▶ _Data to process_
==*==

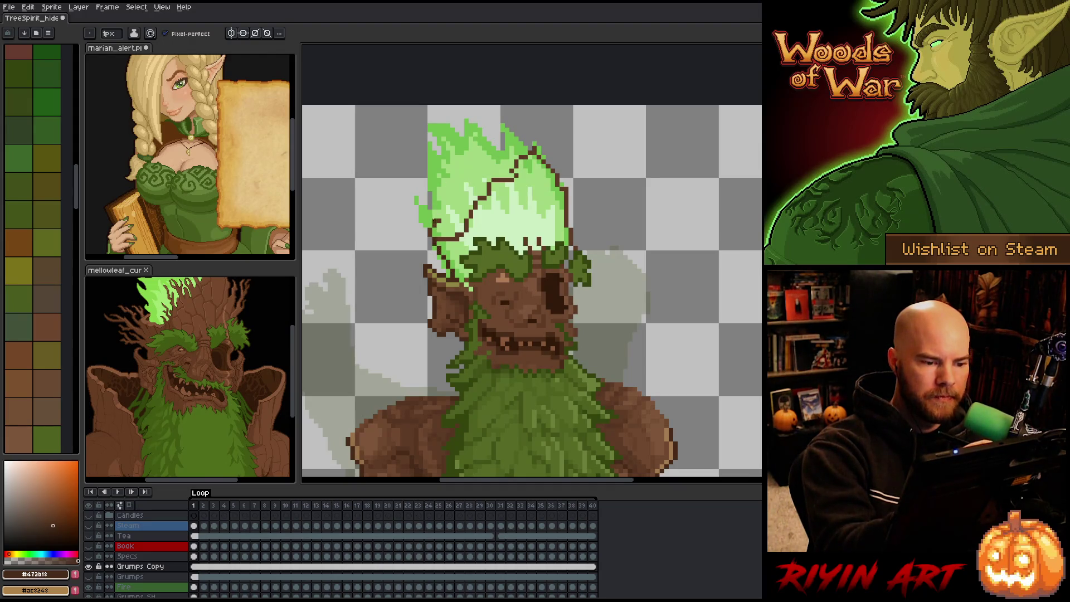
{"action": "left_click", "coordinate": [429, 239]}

==*==

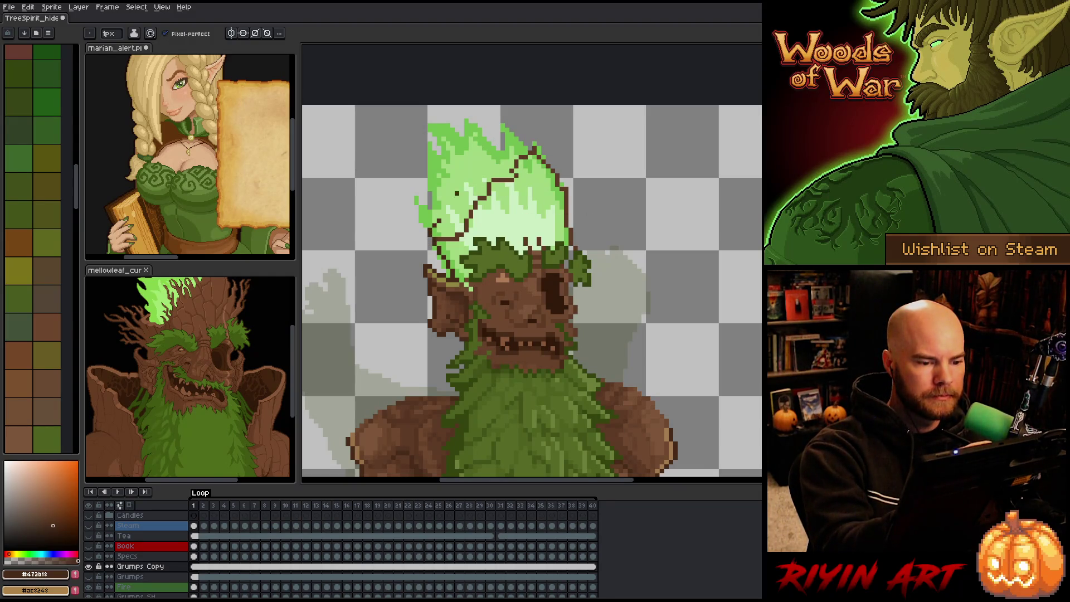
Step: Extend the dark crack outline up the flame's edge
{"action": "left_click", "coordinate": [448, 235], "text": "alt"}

==*==

Scan the preceding records for lines with the word "action". Say how many there are and nothing else.

2